The Chinese government had implemented the draconian one-child policy in the 1970s and then increased it to two children per family in 2015. The government enforced these policies by providing financial and employment incentives to those who complied and implemented mass abortion and mass sterilisation initiatives to keep the birth rate low. Both policies created serious implications for China’s demographic and economic future, and so the three-children policy was introduced in 2021 and allowed couples to have up to three children. Despite this latest policy, couples are still hesitant to have multiple children due to several factors, such as the high cost of living and career aspirations. 

According to Davies, the Chinese population control efforts show that whilst you can use force to prevent people from having children, you cannot use force to make them have children.

“You have educated a population to turn against what is natural and normal and expected – that men and women would have sex and have babies. You then stifled the natural, normal urge and outcome of man, woman in marriage relationships. You have taught them to turn against what’s normal and natural and to devalue children, even to hate procreation, and having seeded that, this is now the fruit,” she said, before urging China to turn to the God of the Bible.

“He alone will be able to change hearts and minds and bring about the hope and redemption that they are seeking through these man-made technological efforts. It is really God who can turn the hearts of men and women back to His original design, and this is a message not just for China, but all the nations that are struggling and are trying to be creative, innovative in trying to raise their birth rate. Go back to basics, and that “basics” is the World of God,” Davies reasoned.
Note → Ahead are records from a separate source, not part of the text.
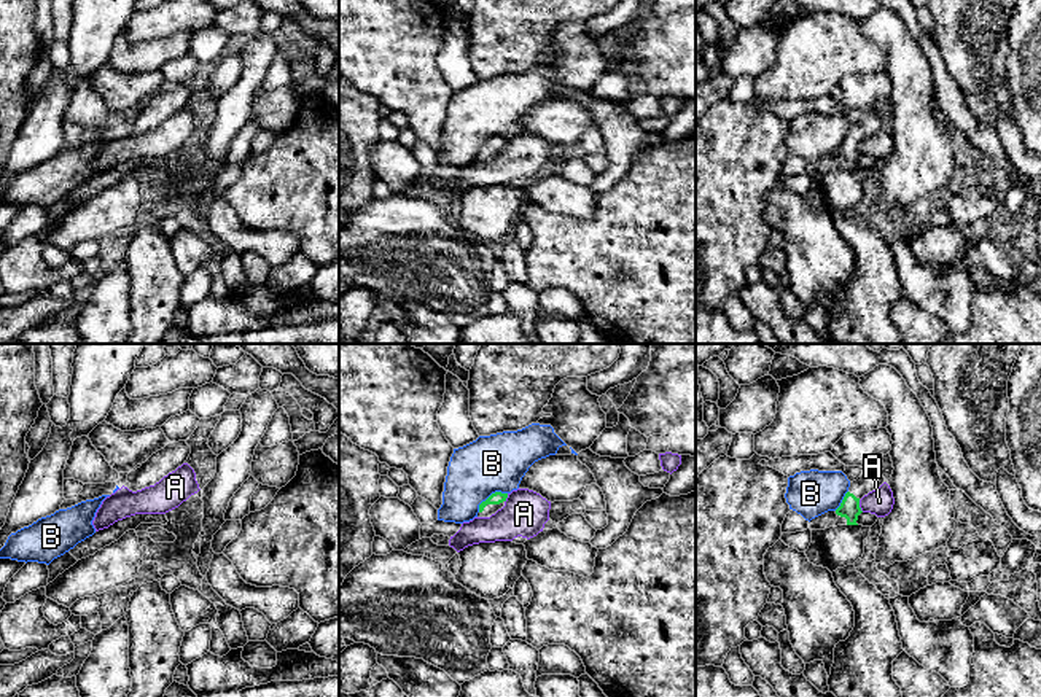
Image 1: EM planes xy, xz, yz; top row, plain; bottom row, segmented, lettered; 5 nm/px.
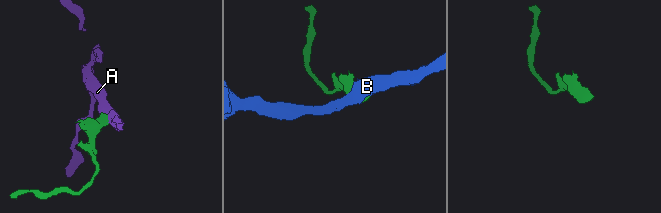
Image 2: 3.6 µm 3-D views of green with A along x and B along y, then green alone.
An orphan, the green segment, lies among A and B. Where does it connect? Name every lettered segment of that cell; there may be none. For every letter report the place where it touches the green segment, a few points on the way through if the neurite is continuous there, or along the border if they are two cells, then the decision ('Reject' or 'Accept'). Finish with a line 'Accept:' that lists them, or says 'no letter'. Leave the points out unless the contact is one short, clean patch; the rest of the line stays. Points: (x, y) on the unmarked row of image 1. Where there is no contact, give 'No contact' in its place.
A: Touches green at yz (858, 150). Boundary: yz (858, 144), (858, 150), (863, 155). Reject
B: Touches green at xz (491, 139). Reject
Accept: no letter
CHILDREN ARE NOT COMMODITIES!

China has invested heavily in robotics, but some experts have expressed concerns about the potential health and ethical risks of having a robot bring a child to term.

“Some people don’t want to get married but still want a ‘wife’; some don’t want to be pregnant but still want a child. So one function of our ‘robot wife’ is that it can carry a pregnancy,” Dr Zhang Qifeng, the scientist behind the manufacturing of the robot, was quoted as saying by Newsweek.

Jamaican counselling psychologist Carole Bridge believes the implications are far-reaching.

“Children would just be commodities – you take an egg and a sperm arbitrarily, and then if that results in a viable embryo, then you implant it in this robot. It doesn’t belong to a family but can be sold as a commodity for sexual use, for labour, or for all sorts of nefarious uses,” she said.

Bridge pointed to the importance of a baby bonding with its mother from in the womb.

“The whole structure of society as we know it would break down – no need for marriage, no nurturing of children to know God, siblings would not be together as [they are] bred for different purposes. We would have a psychotic society, as no one would be emotionally attached to anyone,” she predicted.